Érase una vez, en el corazón de las montañas de Asturias, donde el verde es tan intenso que parece pintado a mano, un lugar llamado Taramundi. Allí, sobre una colina que domina el valle, se encuentra la rectoral, una antigua casa de piedra del siglo XVIII, con tejados de pizarra negra que parece sacada de una leyenda.
Una noche de niebla mágica, los Magikitos decidieron que el hotel necesitaba un poco de su magia de buen rollo. Decidieron entrar por el balcón de una de las habitaciones de madera. Su primera travesura fue en el comedor rústico.
Mientras los huéspedes dormían, Chispa empezó a tocar su tambor. Al ritmo de la música, las famosas navajas artesanas de Taramundi, que decoraban sus vitrinas, saltaron de sus estuches y empezaron a bailar sobre la mesa de roble. Chispa, con un salto mortal, llegó hasta la cocina.
Allí encontró los sacos de harina recién traídos del Museo de los Molinos de Mazonovo. Con un toque de sus dedos, convirtió la harina en motitas de luz que flotaban por todo el hotel, haciendo que cualquiera que las respirara soñara con campos de margaritas y cascadas de chocolate.

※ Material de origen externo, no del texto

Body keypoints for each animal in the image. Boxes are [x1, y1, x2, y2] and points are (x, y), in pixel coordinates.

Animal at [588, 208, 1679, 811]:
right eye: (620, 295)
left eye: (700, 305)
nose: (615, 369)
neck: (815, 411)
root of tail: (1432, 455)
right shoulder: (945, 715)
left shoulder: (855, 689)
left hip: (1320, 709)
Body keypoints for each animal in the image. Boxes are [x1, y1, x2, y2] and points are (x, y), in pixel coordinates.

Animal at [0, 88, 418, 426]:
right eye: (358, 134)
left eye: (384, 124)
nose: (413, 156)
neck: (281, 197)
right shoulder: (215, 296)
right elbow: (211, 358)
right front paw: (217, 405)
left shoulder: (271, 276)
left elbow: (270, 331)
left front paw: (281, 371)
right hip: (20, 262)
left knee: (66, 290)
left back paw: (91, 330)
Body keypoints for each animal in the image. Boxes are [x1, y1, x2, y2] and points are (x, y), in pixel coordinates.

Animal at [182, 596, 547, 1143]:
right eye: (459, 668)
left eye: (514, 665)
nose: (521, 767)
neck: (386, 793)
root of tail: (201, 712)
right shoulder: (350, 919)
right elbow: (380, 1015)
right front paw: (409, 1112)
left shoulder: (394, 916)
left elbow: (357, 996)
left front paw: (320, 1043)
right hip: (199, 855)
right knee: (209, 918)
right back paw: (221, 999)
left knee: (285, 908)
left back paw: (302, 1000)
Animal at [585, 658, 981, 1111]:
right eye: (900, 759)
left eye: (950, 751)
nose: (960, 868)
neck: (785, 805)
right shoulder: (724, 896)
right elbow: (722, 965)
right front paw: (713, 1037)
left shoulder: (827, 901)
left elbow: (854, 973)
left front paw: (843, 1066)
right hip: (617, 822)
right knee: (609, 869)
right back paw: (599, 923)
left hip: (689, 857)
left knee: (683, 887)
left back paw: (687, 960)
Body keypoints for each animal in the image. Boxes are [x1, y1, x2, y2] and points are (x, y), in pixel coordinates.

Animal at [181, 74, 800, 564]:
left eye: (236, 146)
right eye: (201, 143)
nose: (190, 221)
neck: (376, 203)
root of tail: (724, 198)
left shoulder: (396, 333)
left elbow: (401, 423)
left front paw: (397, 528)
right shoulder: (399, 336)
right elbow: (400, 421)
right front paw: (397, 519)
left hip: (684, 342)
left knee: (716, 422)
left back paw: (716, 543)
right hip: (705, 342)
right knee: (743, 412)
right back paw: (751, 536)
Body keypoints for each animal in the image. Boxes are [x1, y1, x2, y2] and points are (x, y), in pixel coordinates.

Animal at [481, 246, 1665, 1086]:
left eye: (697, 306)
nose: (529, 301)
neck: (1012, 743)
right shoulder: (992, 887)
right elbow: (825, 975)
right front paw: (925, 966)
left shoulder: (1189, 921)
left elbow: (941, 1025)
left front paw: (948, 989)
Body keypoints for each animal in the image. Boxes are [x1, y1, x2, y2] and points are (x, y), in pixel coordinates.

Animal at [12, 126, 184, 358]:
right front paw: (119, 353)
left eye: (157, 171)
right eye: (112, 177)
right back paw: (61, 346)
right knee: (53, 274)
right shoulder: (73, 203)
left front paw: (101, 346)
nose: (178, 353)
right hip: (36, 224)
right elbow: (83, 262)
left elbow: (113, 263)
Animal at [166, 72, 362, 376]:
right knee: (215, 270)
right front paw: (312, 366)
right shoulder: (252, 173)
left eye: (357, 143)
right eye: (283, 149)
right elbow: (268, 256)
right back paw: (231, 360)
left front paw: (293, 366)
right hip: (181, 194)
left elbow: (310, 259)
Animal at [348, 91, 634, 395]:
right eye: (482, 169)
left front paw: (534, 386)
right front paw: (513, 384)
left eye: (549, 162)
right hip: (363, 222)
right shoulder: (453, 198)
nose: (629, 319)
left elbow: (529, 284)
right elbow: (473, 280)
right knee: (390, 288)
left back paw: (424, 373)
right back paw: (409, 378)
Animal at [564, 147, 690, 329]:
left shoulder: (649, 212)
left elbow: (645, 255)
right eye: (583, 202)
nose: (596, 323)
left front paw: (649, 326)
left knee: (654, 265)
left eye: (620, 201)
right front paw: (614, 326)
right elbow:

En la recepción, otro Magikito llamado Pau se encontró con un mapa del pueblo que estaba un poco arrugado. —Esto necesita un enfoque de aventura —exclamó. Usó sus gafas mágicas y, de repente, las líneas del mapa cobraron vida: los senderos de la Ruta del Agua se iluminaron con un color azul intenso, para que los niños que se alojaran al día siguiente no se perdieran por el camino.
Pero la mayor travesura ocurrió en el salón de la chimenea. Un huésped se había quedado dormido con el ceño fruncido, preocupado por sus cosas de adulto. Chispa se acercó sigilosamente y le puso su manta invisible sobre la espalda.
Al instante, el fuego de la chimenea empezó a soltar chispas que formaban figuras de animales saltarines, y el olor a vainilla de la manta llenó la estancia. A la mañana siguiente, los huéspedes de la rectoral despertaron con una energía extraña.
Los niños encontraron sus zapatos perfectamente limpios y rellenos de caramelos de miel, y los adultos no podían dejar de sonreír mientras desayunaban el delicioso pan de Taramundi. Los Magikitos, escondidos tras los visillos de las ventanas, celebraron su éxito: habían convertido un hotel histórico en un cuartel general de la felicidad.